start Data listing
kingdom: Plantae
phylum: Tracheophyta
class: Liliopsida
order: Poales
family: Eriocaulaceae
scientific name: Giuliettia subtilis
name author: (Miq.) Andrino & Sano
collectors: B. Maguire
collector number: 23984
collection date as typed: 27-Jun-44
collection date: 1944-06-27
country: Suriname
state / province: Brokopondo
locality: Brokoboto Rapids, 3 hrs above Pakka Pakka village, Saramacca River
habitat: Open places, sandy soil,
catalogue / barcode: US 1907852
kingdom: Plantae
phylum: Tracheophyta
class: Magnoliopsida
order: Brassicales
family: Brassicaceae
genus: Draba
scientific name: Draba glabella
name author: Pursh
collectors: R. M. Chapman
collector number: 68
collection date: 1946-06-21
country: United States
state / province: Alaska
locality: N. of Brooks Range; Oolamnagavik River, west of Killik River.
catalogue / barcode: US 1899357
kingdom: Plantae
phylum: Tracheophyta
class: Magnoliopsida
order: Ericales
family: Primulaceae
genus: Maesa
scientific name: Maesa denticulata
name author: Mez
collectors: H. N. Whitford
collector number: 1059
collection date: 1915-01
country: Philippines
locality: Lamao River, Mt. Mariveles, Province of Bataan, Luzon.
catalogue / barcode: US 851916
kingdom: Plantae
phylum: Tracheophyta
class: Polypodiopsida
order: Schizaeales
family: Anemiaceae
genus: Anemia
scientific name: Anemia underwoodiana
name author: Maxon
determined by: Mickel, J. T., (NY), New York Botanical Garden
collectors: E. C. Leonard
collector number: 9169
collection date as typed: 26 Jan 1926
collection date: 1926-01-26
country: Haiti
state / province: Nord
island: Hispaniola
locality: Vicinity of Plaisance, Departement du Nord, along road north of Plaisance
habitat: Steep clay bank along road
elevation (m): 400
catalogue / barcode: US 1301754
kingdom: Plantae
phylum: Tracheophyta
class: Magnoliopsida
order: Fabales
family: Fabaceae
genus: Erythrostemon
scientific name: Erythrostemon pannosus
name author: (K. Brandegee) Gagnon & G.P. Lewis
end Data listing
◆ **Task brief**
Render all of the rows above as a numbered list, leaving out any blank lines.

◆ **Finished exercise**
1. kingdom: Plantae
2. phylum: Tracheophyta
3. class: Liliopsida
4. order: Poales
5. family: Eriocaulaceae
6. scientific name: Giuliettia subtilis
7. name author: (Miq.) Andrino & Sano
8. collectors: B. Maguire
9. collector number: 23984
10. collection date as typed: 27-Jun-44
11. collection date: 1944-06-27
12. country: Suriname
13. state / province: Brokopondo
14. locality: Brokoboto Rapids, 3 hrs above Pakka Pakka village, Saramacca River
15. habitat: Open places, sandy soil,
16. catalogue / barcode: US 1907852
17. kingdom: Plantae
18. phylum: Tracheophyta
19. class: Magnoliopsida
20. order: Brassicales
21. family: Brassicaceae
22. genus: Draba
23. scientific name: Draba glabella
24. name author: Pursh
25. collectors: R. M. Chapman
26. collector number: 68
27. collection date: 1946-06-21
28. country: United States
29. state / province: Alaska
30. locality: N. of Brooks Range; Oolamnagavik River, west of Killik River.
31. catalogue / barcode: US 1899357
32. kingdom: Plantae
33. phylum: Tracheophyta
34. class: Magnoliopsida
35. order: Ericales
36. family: Primulaceae
37. genus: Maesa
38. scientific name: Maesa denticulata
39. name author: Mez
40. collectors: H. N. Whitford
41. collector number: 1059
42. collection date: 1915-01
43. country: Philippines
44. locality: Lamao River, Mt. Mariveles, Province of Bataan, Luzon.
45. catalogue / barcode: US 851916
46. kingdom: Plantae
47. phylum: Tracheophyta
48. class: Polypodiopsida
49. order: Schizaeales
50. family: Anemiaceae
51. genus: Anemia
52. scientific name: Anemia underwoodiana
53. name author: Maxon
54. determined by: Mickel, J. T., (NY), New York Botanical Garden
55. collectors: E. C. Leonard
56. collector number: 9169
57. collection date as typed: 26 Jan 1926
58. collection date: 1926-01-26
59. country: Haiti
60. state / province: Nord
61. island: Hispaniola
62. locality: Vicinity of Plaisance, Departement du Nord, along road north of Plaisance
63. habitat: Steep clay bank along road
64. elevation (m): 400
65. catalogue / barcode: US 1301754
66. kingdom: Plantae
67. phylum: Tracheophyta
68. class: Magnoliopsida
69. order: Fabales
70. family: Fabaceae
71. genus: Erythrostemon
72. scientific name: Erythrostemon pannosus
73. name author: (K. Brandegee) Gagnon & G.P. Lewis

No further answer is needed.